Lanjutnya, contohnya saya sekarang sedang dilandah dengan abroasi air laut, saat ini dan air sudah masuk kedalam rumah saya, dapur dan sekeliling rumah saya terendam air asin.
“Saya sangat menderita dalam arti kenapa sampe harus saya seperti ini, memangnya saya sudah tidak diperhatikan kah oleh pemerintah. Maka dari tempat ini saya minta, kalo bisa pemerintah tolonglah perhatikan apakah ada solusi atau tempat lain selain tempat ini untuk saya bisa tinggal bersama keluarga nyaman atau tidak terendam air garam yang meluap kedaratan,” katanya berharap.
Sementara itu, Ibu Sarah Mobalen mengatakan, dirinya sudah melaporkan bencana tersebut ke RT.
“Kami sudah membritahukan persoalan ini kepada Bapak RT yang sekarang ini, bahkan kami pun menjemputnya di rumah untuk melihat kejadian langsung di lapangan dan bahkan bapak RT sudah mendokumentasikannya, tapi sampe saat ini tidak ada realisasi atau tindakan yang kami lihat secara nyata “ ujar Ibu Mobalen.

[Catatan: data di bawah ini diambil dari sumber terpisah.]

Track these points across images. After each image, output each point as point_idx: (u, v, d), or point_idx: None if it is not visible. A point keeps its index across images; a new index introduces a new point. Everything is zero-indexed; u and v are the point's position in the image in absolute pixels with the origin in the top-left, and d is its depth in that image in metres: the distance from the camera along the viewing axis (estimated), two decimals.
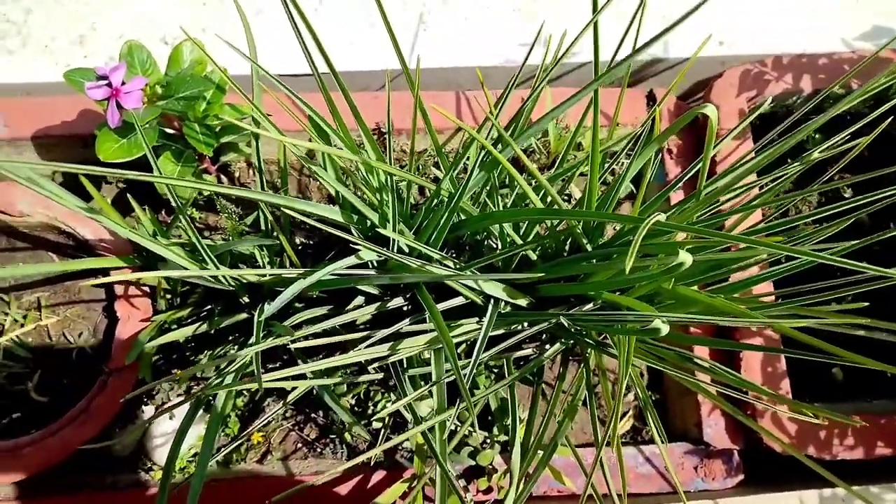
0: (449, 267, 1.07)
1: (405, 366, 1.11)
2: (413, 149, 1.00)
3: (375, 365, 1.08)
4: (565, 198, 1.46)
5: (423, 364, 1.14)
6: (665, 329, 0.89)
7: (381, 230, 0.98)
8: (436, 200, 1.09)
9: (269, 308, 0.97)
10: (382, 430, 1.23)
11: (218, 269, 1.04)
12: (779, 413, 1.27)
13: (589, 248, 1.09)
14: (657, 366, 1.18)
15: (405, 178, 0.95)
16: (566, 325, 1.04)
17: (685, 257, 0.81)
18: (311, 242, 1.38)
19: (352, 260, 0.99)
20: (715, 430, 1.32)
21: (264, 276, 1.08)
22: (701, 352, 1.35)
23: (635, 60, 1.62)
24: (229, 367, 0.99)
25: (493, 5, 1.60)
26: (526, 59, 1.13)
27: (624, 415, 1.42)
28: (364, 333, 1.06)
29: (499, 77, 1.57)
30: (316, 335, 0.99)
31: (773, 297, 1.26)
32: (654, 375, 1.46)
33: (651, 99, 1.49)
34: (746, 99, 1.42)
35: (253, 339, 0.95)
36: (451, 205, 1.01)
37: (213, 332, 1.19)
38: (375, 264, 1.12)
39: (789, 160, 1.45)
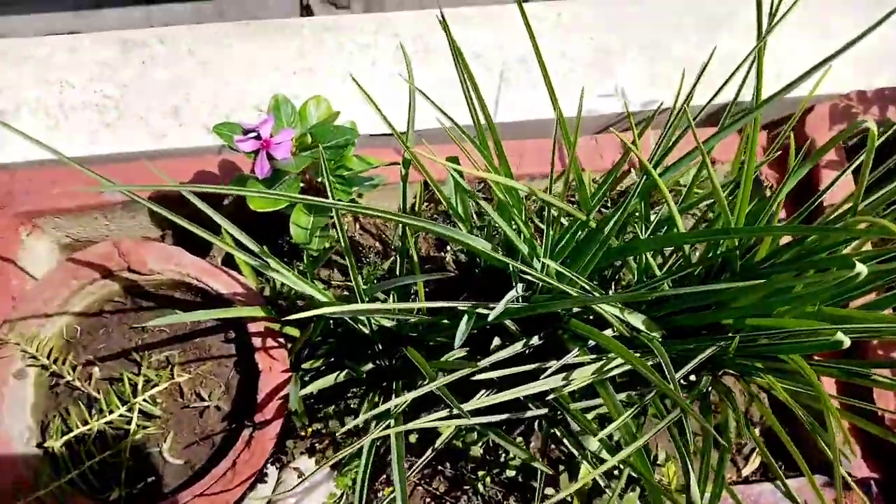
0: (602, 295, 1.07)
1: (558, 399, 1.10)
2: (567, 185, 1.02)
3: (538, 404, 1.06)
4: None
5: (572, 399, 1.13)
6: (847, 341, 0.89)
7: (537, 261, 0.98)
8: (580, 232, 1.10)
9: (458, 337, 0.96)
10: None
11: (380, 301, 1.04)
12: None
13: (737, 268, 1.10)
14: (792, 390, 1.16)
15: (562, 207, 0.96)
16: (729, 353, 1.03)
17: (861, 268, 0.82)
18: (433, 289, 1.38)
19: (514, 293, 0.99)
20: (854, 461, 1.29)
21: (419, 308, 1.07)
22: (828, 383, 1.34)
23: (712, 105, 1.70)
24: (391, 409, 0.97)
25: (573, 66, 1.66)
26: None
27: (752, 451, 1.39)
28: (513, 370, 1.05)
29: (583, 125, 1.62)
30: (488, 368, 0.98)
31: None
32: (778, 403, 1.43)
33: (740, 131, 1.53)
34: (838, 131, 1.47)
35: (425, 380, 0.93)
36: (607, 232, 1.02)
37: (337, 384, 1.17)
38: (520, 300, 1.12)
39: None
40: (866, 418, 1.15)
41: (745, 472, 1.37)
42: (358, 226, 1.44)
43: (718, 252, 1.08)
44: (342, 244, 1.21)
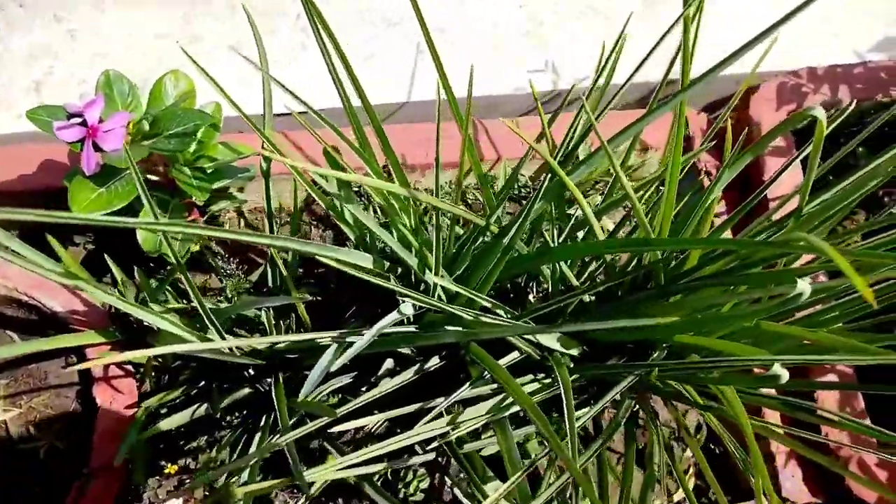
0: (501, 317, 0.91)
1: (454, 441, 0.93)
2: (460, 183, 0.84)
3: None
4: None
5: (474, 437, 0.97)
6: (785, 376, 0.74)
7: (427, 276, 0.81)
8: (482, 239, 0.92)
9: (307, 384, 0.78)
10: None
11: (224, 338, 0.85)
12: (865, 459, 1.12)
13: (662, 281, 0.94)
14: (730, 417, 1.02)
15: (453, 213, 0.79)
16: (650, 378, 0.87)
17: (803, 287, 0.67)
18: (318, 299, 1.20)
19: (394, 316, 0.81)
20: (793, 482, 1.16)
21: (279, 343, 0.89)
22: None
23: (648, 83, 1.53)
24: (241, 462, 0.79)
25: (501, 32, 1.48)
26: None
27: (684, 472, 1.25)
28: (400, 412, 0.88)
29: (511, 104, 1.44)
30: (353, 413, 0.80)
31: None
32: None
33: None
34: (787, 112, 1.31)
35: (280, 426, 0.76)
36: (508, 242, 0.85)
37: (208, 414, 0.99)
38: (412, 319, 0.95)
39: (831, 177, 1.34)
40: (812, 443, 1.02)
41: (677, 496, 1.23)
42: (243, 222, 1.24)
43: (641, 263, 0.91)
44: (196, 254, 1.02)
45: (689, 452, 1.27)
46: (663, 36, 0.84)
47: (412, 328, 0.89)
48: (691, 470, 1.25)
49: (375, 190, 0.94)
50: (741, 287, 0.91)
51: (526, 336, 0.92)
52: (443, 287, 0.93)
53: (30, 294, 0.97)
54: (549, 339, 0.95)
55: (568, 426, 0.72)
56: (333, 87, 0.82)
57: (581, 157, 0.94)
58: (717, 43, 1.49)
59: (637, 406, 1.17)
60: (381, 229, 0.83)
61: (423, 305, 0.78)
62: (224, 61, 1.37)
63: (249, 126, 0.85)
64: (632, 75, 0.90)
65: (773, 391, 1.21)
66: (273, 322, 1.05)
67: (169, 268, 1.10)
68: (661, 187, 1.35)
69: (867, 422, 1.16)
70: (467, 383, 0.85)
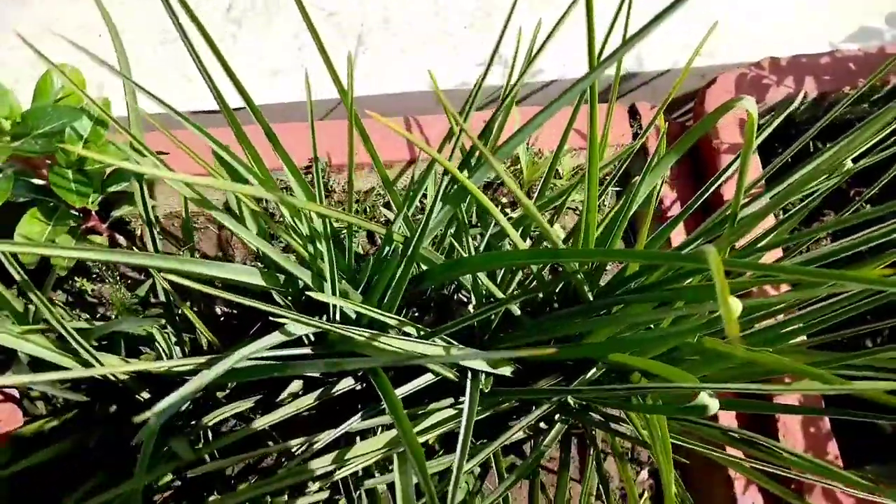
0: (410, 335, 0.81)
1: (360, 474, 0.84)
2: (352, 184, 0.75)
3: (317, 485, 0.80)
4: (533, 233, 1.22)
5: (385, 469, 0.87)
6: (715, 405, 0.65)
7: (314, 294, 0.71)
8: (388, 249, 0.83)
9: (154, 420, 0.69)
10: None
11: (95, 359, 0.76)
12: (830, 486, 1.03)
13: (590, 297, 0.85)
14: (679, 440, 0.93)
15: (341, 219, 0.69)
16: (572, 403, 0.78)
17: (735, 305, 0.57)
18: (236, 312, 1.11)
19: (276, 338, 0.72)
20: None
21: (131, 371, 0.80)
22: (728, 416, 1.11)
23: (608, 76, 1.43)
24: None
25: (445, 26, 1.38)
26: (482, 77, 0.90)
27: (639, 496, 1.16)
28: (297, 442, 0.79)
29: (455, 101, 1.35)
30: (228, 449, 0.71)
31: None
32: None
33: (633, 114, 1.28)
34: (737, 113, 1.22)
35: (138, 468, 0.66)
36: (408, 252, 0.75)
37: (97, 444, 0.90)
38: (312, 339, 0.86)
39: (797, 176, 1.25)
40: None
41: None
42: (158, 228, 1.15)
43: (560, 275, 0.82)
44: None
45: (644, 474, 1.18)
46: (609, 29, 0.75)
47: (307, 350, 0.80)
48: (646, 493, 1.16)
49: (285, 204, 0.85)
50: (678, 304, 0.81)
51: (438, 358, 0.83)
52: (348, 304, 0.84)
53: None
54: (472, 361, 0.85)
55: (456, 464, 0.63)
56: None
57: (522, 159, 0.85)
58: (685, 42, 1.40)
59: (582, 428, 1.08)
60: (246, 233, 0.73)
61: (294, 321, 0.68)
62: (149, 56, 1.29)
63: (155, 125, 0.76)
64: (528, 60, 0.80)
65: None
66: (174, 340, 0.96)
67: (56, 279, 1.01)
68: (618, 188, 1.26)
69: (832, 444, 1.06)
70: (357, 415, 0.76)
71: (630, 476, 0.88)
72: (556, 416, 0.93)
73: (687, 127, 1.29)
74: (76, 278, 1.07)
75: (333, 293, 0.78)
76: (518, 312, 0.95)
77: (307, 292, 0.70)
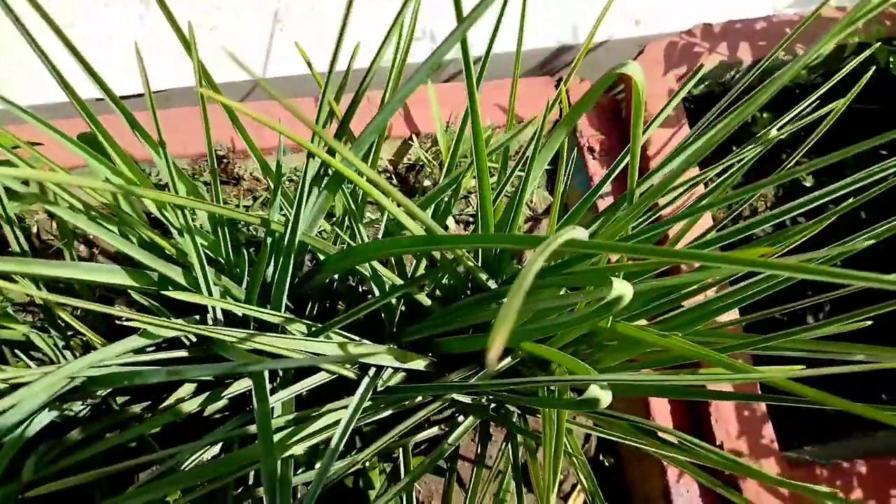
0: (296, 333, 0.75)
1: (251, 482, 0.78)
2: (214, 168, 0.68)
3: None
4: (469, 218, 1.17)
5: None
6: (607, 398, 0.60)
7: (172, 293, 0.65)
8: (270, 240, 0.77)
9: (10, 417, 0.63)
10: None
11: None
12: (765, 470, 0.98)
13: (493, 285, 0.79)
14: (604, 432, 0.88)
15: (201, 208, 0.63)
16: (468, 401, 0.72)
17: (622, 289, 0.52)
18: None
19: (134, 342, 0.66)
20: (686, 498, 1.02)
21: None
22: (662, 404, 1.06)
23: (541, 49, 1.37)
24: None
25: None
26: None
27: (572, 488, 1.11)
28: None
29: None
30: (91, 462, 0.65)
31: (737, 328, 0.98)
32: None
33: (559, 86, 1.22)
34: (676, 77, 1.16)
35: None
36: (284, 242, 0.69)
37: None
38: (193, 340, 0.79)
39: (734, 148, 1.20)
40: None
41: None
42: (54, 224, 1.08)
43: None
44: None
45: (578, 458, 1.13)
46: None
47: (184, 353, 0.73)
48: (578, 487, 1.11)
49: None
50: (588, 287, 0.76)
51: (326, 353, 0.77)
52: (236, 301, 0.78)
53: None
54: (374, 356, 0.80)
55: (328, 453, 0.57)
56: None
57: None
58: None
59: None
60: (117, 237, 0.67)
61: (153, 325, 0.62)
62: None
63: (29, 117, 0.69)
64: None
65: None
66: (63, 344, 0.89)
67: None
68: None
69: (767, 428, 1.02)
70: (234, 418, 0.70)
71: (538, 472, 0.82)
72: (468, 413, 0.88)
73: (619, 101, 1.23)
74: None
75: (207, 289, 0.71)
76: (428, 302, 0.89)
77: (165, 292, 0.64)
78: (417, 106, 1.16)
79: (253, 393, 0.67)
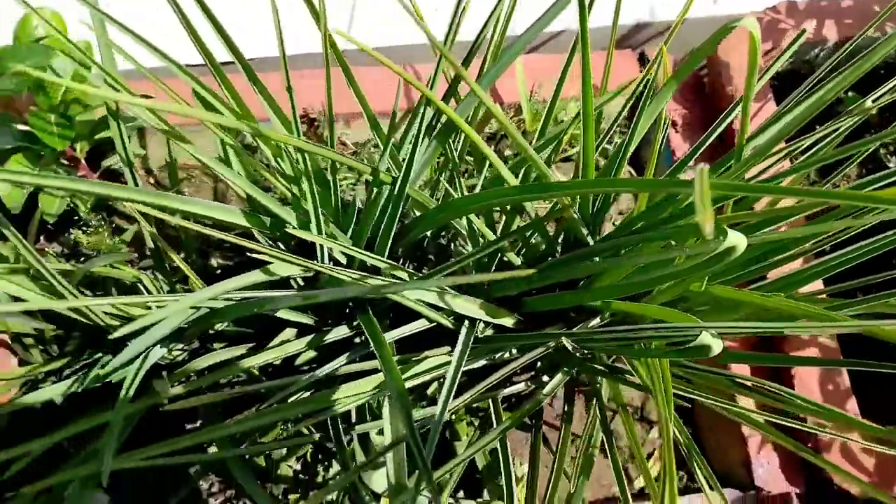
0: (401, 279, 0.78)
1: (353, 420, 0.82)
2: (332, 119, 0.72)
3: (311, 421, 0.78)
4: None
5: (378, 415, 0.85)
6: (718, 346, 0.61)
7: (297, 231, 0.68)
8: (376, 191, 0.80)
9: (127, 352, 0.67)
10: None
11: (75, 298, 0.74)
12: (850, 443, 0.98)
13: (591, 241, 0.81)
14: (688, 392, 0.89)
15: (321, 154, 0.66)
16: (570, 348, 0.74)
17: (736, 240, 0.53)
18: (231, 264, 1.08)
19: (256, 276, 0.69)
20: (767, 469, 1.03)
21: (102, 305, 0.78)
22: (740, 371, 1.06)
23: (620, 25, 1.38)
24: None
25: None
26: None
27: (649, 456, 1.12)
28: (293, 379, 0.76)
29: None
30: (212, 387, 0.69)
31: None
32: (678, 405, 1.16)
33: (643, 61, 1.22)
34: (762, 53, 1.16)
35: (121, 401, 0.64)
36: (395, 191, 0.72)
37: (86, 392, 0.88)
38: (302, 283, 0.83)
39: (817, 126, 1.19)
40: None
41: (639, 482, 1.10)
42: (152, 179, 1.13)
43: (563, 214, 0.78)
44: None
45: (654, 433, 1.14)
46: None
47: (289, 292, 0.77)
48: (656, 452, 1.12)
49: (264, 140, 0.81)
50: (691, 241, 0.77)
51: (432, 301, 0.79)
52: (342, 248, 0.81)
53: None
54: (469, 308, 0.82)
55: (442, 398, 0.60)
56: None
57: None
58: None
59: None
60: (242, 179, 0.70)
61: (277, 259, 0.65)
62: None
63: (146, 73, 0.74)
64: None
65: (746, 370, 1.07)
66: (167, 290, 0.94)
67: (50, 226, 1.00)
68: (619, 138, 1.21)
69: (851, 402, 1.01)
70: (343, 355, 0.73)
71: (633, 425, 0.84)
72: (558, 369, 0.90)
73: (701, 76, 1.23)
74: (71, 230, 1.05)
75: (319, 233, 0.74)
76: (518, 261, 0.92)
77: (291, 230, 0.67)
78: (500, 78, 1.18)
79: (365, 327, 0.70)
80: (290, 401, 0.72)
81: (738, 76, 1.15)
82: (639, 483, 1.10)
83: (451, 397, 0.63)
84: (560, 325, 0.92)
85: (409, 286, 0.62)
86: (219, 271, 1.08)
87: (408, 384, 0.74)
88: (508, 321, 0.89)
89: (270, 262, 0.70)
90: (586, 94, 0.66)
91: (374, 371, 0.79)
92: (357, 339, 0.90)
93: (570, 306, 0.90)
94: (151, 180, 1.13)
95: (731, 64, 1.14)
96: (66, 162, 0.96)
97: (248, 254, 0.64)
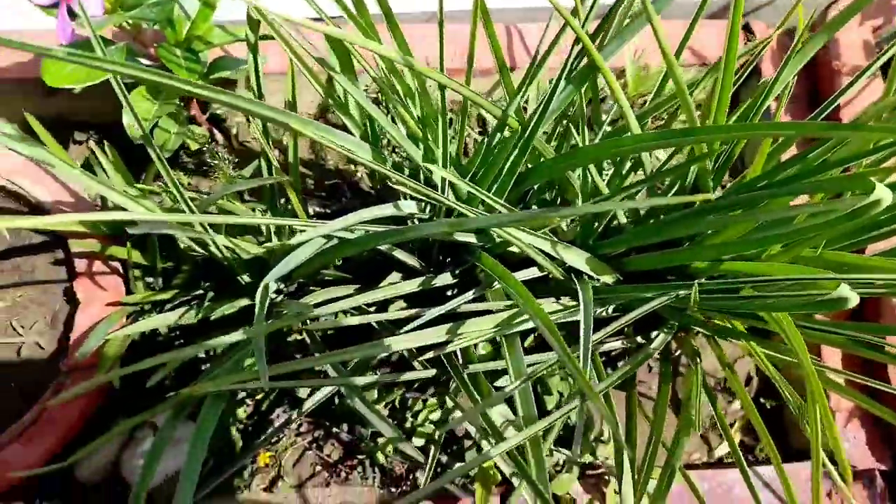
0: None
1: (460, 360, 0.83)
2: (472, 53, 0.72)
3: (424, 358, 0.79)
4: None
5: (480, 359, 0.86)
6: (855, 298, 0.61)
7: (429, 165, 0.69)
8: (498, 136, 0.80)
9: (274, 272, 0.69)
10: (432, 449, 0.93)
11: (206, 230, 0.76)
12: None
13: (712, 197, 0.80)
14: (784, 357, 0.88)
15: (459, 91, 0.67)
16: (687, 305, 0.74)
17: (882, 194, 0.53)
18: (328, 212, 1.10)
19: (388, 209, 0.71)
20: (854, 444, 1.02)
21: (255, 223, 0.80)
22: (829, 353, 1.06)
23: None
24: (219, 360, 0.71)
25: None
26: None
27: (730, 426, 1.12)
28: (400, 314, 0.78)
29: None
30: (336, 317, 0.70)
31: None
32: (765, 377, 1.15)
33: (748, 32, 1.21)
34: (871, 28, 1.13)
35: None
36: (524, 135, 0.72)
37: (200, 323, 0.90)
38: (417, 223, 0.84)
39: None
40: (876, 399, 0.87)
41: (719, 451, 1.10)
42: (253, 126, 1.15)
43: (690, 167, 0.78)
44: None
45: (736, 405, 1.14)
46: None
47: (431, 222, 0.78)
48: (737, 424, 1.12)
49: (385, 83, 0.82)
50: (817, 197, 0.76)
51: (549, 253, 0.80)
52: (455, 191, 0.82)
53: (12, 180, 0.91)
54: (576, 258, 0.83)
55: (583, 338, 0.60)
56: None
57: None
58: None
59: (677, 349, 1.05)
60: (380, 114, 0.71)
61: (420, 198, 0.67)
62: None
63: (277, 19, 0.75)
64: None
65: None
66: (274, 229, 0.96)
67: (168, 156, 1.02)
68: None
69: None
70: (471, 290, 0.74)
71: (737, 378, 0.84)
72: (660, 328, 0.90)
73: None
74: (185, 157, 1.08)
75: (446, 168, 0.75)
76: (623, 220, 0.92)
77: (425, 163, 0.68)
78: None
79: (489, 269, 0.71)
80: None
81: (846, 52, 1.13)
82: (718, 451, 1.10)
83: (590, 334, 0.63)
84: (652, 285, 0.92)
85: (536, 214, 0.62)
86: (313, 217, 1.10)
87: (517, 329, 0.75)
88: (609, 279, 0.89)
89: (379, 205, 0.72)
90: (732, 37, 0.65)
91: (484, 313, 0.80)
92: (449, 293, 0.91)
93: (672, 267, 0.90)
94: (252, 126, 1.15)
95: (839, 39, 1.11)
96: (179, 100, 0.98)
97: (390, 183, 0.65)
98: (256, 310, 0.67)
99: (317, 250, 0.71)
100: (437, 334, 0.69)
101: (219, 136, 1.11)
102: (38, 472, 0.79)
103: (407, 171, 0.84)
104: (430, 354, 0.67)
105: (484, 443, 0.81)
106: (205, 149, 1.05)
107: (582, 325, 0.62)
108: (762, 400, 1.12)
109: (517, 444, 0.60)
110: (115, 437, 0.96)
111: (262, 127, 0.83)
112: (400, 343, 0.67)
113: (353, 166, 1.13)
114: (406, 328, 0.68)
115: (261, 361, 0.56)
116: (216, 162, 1.05)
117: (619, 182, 0.88)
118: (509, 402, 0.84)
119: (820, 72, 1.16)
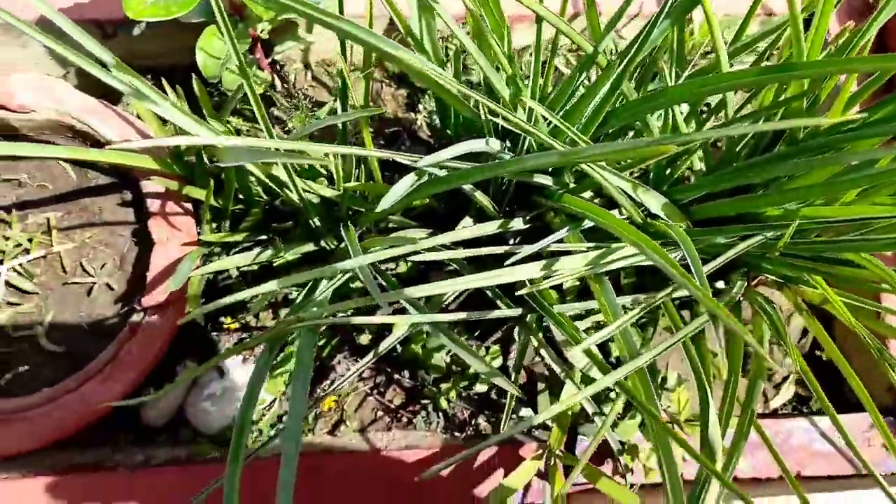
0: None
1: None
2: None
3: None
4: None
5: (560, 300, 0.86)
6: None
7: (524, 98, 0.69)
8: (581, 76, 0.79)
9: (383, 202, 0.69)
10: (511, 390, 0.93)
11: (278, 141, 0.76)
12: None
13: (799, 136, 0.80)
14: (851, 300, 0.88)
15: (552, 22, 0.66)
16: (767, 251, 0.74)
17: None
18: (390, 162, 1.10)
19: (478, 143, 0.70)
20: None
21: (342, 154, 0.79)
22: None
23: None
24: (312, 295, 0.71)
25: None
26: None
27: (784, 379, 1.13)
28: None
29: None
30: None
31: None
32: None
33: None
34: None
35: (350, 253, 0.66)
36: (616, 70, 0.72)
37: (262, 269, 0.91)
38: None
39: None
40: None
41: (774, 403, 1.11)
42: (309, 74, 1.14)
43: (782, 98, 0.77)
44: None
45: (788, 360, 1.14)
46: None
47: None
48: (791, 377, 1.12)
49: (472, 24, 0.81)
50: None
51: (630, 194, 0.79)
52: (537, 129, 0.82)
53: (83, 119, 0.90)
54: (654, 201, 0.82)
55: (693, 266, 0.60)
56: None
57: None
58: None
59: (743, 296, 1.05)
60: (471, 42, 0.71)
61: (511, 129, 0.66)
62: None
63: None
64: None
65: None
66: (343, 176, 0.95)
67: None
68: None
69: None
70: (565, 228, 0.74)
71: (815, 321, 0.85)
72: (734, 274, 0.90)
73: (871, 3, 1.19)
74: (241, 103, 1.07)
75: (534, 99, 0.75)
76: (697, 165, 0.91)
77: (522, 98, 0.67)
78: None
79: (582, 209, 0.71)
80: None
81: None
82: (774, 403, 1.11)
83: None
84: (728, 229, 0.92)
85: (623, 146, 0.61)
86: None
87: (606, 268, 0.75)
88: (682, 224, 0.89)
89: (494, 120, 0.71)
90: None
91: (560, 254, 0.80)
92: (511, 242, 0.91)
93: (742, 214, 0.90)
94: (308, 75, 1.14)
95: None
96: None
97: (485, 116, 0.64)
98: (349, 245, 0.66)
99: (411, 186, 0.71)
100: (531, 271, 0.69)
101: (278, 83, 1.10)
102: (120, 405, 0.80)
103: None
104: (524, 290, 0.67)
105: (568, 382, 0.81)
106: (267, 93, 1.05)
107: (689, 257, 0.62)
108: (817, 352, 1.12)
109: (626, 374, 0.61)
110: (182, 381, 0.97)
111: (340, 70, 0.82)
112: (497, 278, 0.67)
113: (412, 114, 1.12)
114: (508, 262, 0.68)
115: (373, 287, 0.56)
116: (291, 101, 1.05)
117: (698, 127, 0.87)
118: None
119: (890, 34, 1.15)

Lanjutnya, “Semenjak saya berliburan ke Kampung Samate dan berkumpul bersama keluarga, tepat pukul 6:30 kurang kejadian itupun saya alami bersam keluarga besar, secara langsung saya menyaksikanya dan mengalaminya.”
“Pemerintahan distrik dan kampung tidak bertangung jawab dengan persoalan yang terjadi ini, apakah ini suatu proses pembiaran atau sengaja dibiarkan oleh pemerintahan kampung dan distrik,” katanya tegas.
Didalam konvenan Ekosop, katanya, bahwa negara wajib bertangung jawab dengan persoalan yang terjadi ditambah dengan Agaran dana desa yang lagi marak-maraknya di teri setiap kampung, saya berpikir itu sangat cukup untuk membangun atau menyelesaikan pekerjaan sisa pembangunan tembok.
Maka itu, kami rekommendasikan bahwa, pemerintahan Distrik Salawati Utara dan Kepala Kampung Samate segera bertanggung jawab karena kalian ada untuk masyarakat kampung.